Корнаро оказался хорошим преемником и более удачливым, чем его предшественник. Он захватил Мальвазию, над которой, впервые за полтора столетия, взвился флаг Святого Марка. Услышав, что османский флот движется через архипелаг, Корнаро снова устремляется на север, чтобы разгромить его у Митилини, понеся при этом значительные потери. Вернувшись снова в Адриатическое море, он неожиданно напал на Авлон, взял его и разрушил оборонительные сооружения. Корнаро все еще находился в Авлоне, когда его сразила лихорадка; через день или два он был мертв. Это была настоящая потеря. И она казалась еще более значительной, поскольку Доменико Мочениго, которого выбрали верховным командующим, оказался ненадежным человеком. Он пытался отвоевать Ханью в 1692 году, но, услышав о том, что с Мореи прибыл вспомогательный турецкий флот (что оказалось безосновательными слухами), Мочениго и вовсе отказался от своего смелого предприятия.

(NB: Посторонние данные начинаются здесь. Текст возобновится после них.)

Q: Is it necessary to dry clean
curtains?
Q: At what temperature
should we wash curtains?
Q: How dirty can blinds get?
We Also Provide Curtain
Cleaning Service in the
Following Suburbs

Турецкая война, которая так славно началась, теперь подошла к своему унизительному завершению. Венеция вновь искала активного лидера на должность дожа. Морозини, которому исполнилось 74 года, так и не смог поправить свое здоровье, и тем не менее он не колебался, когда ему предложили взять управление в свои руки. Накануне, в среду, 24 мая 1693 года, он должен был отправиться в плавание на корабле. Он принял участие в торжественной процессии, направлявшейся к собору. Морозини облачили в роскошную мантию генерал-капитана, украшенную золотой вышивкой, а в руке он держал жезл. Многие из его подчиненных, как нам стало известно, возражали против жезла «как слишком явного символа власти в свободном республиканском городе». Однако даже это не помешало им приветствовать его громкими возгласами из открытых окон, когда дож появился вслед за народными массами, чтобы совершить церемониальный тур вокруг Пьяццы, проезжая сквозь многочисленные триумфальные арки, которые возвели специально по этому случаю.

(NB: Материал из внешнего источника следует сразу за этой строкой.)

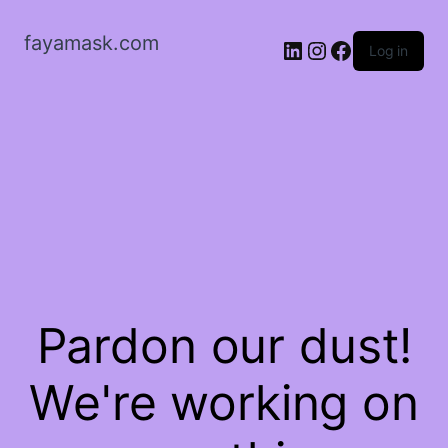
fayamask.com
LinkedIn
Instagram
Facebook
Log in
Pardon our dust!
We're working on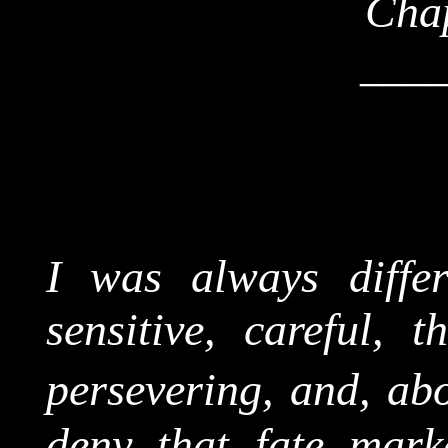
Chap
___
I was always diffe
sensitive, careful, t
persevering, and, abo
deny that fate mar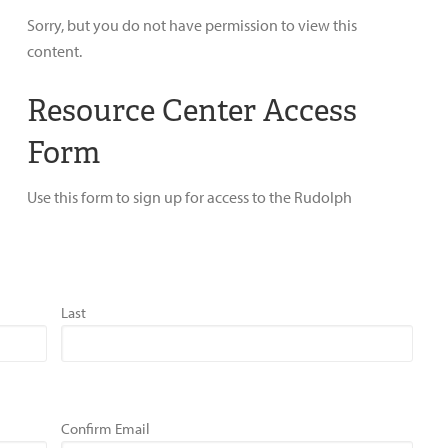
Sorry, but you do not have permission to view this
content.
Resource Center Access
Form
Use this form to sign up for access to the Rudolph
Last
Confirm Email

На следующий день, как и прежде, в сопровождении эскорта из карабинеров и алебардщиков, знаменосцев, военного оркестра и трубачей, патриарха и духовенства, синьории, прокураторов Сан Марко, папского нунция и иностранных послов, сената и, наконец, его семьи и друзей, Морозини совершил торжественное шествие от монетного двора, что расположен на углу Пьяццетты, вдоль Ривы к самым отдаленным местам Кастелло, где его ожидал «Бучинторо», чтобы провести по лагуне через плотное скопление ярко украшенных гондол, сначала к церкви Сан Николо на Лидо для последнего богослужения перед отплытием, а затем к его галере. Как только Морозини оказался на палубе, якорь подняли, и судно с развевающимися парусами и львом святого Марка на носу, миновав порт Лидо, направилось к Мальвазии, где уже сосредоточилась основная часть флота.[303]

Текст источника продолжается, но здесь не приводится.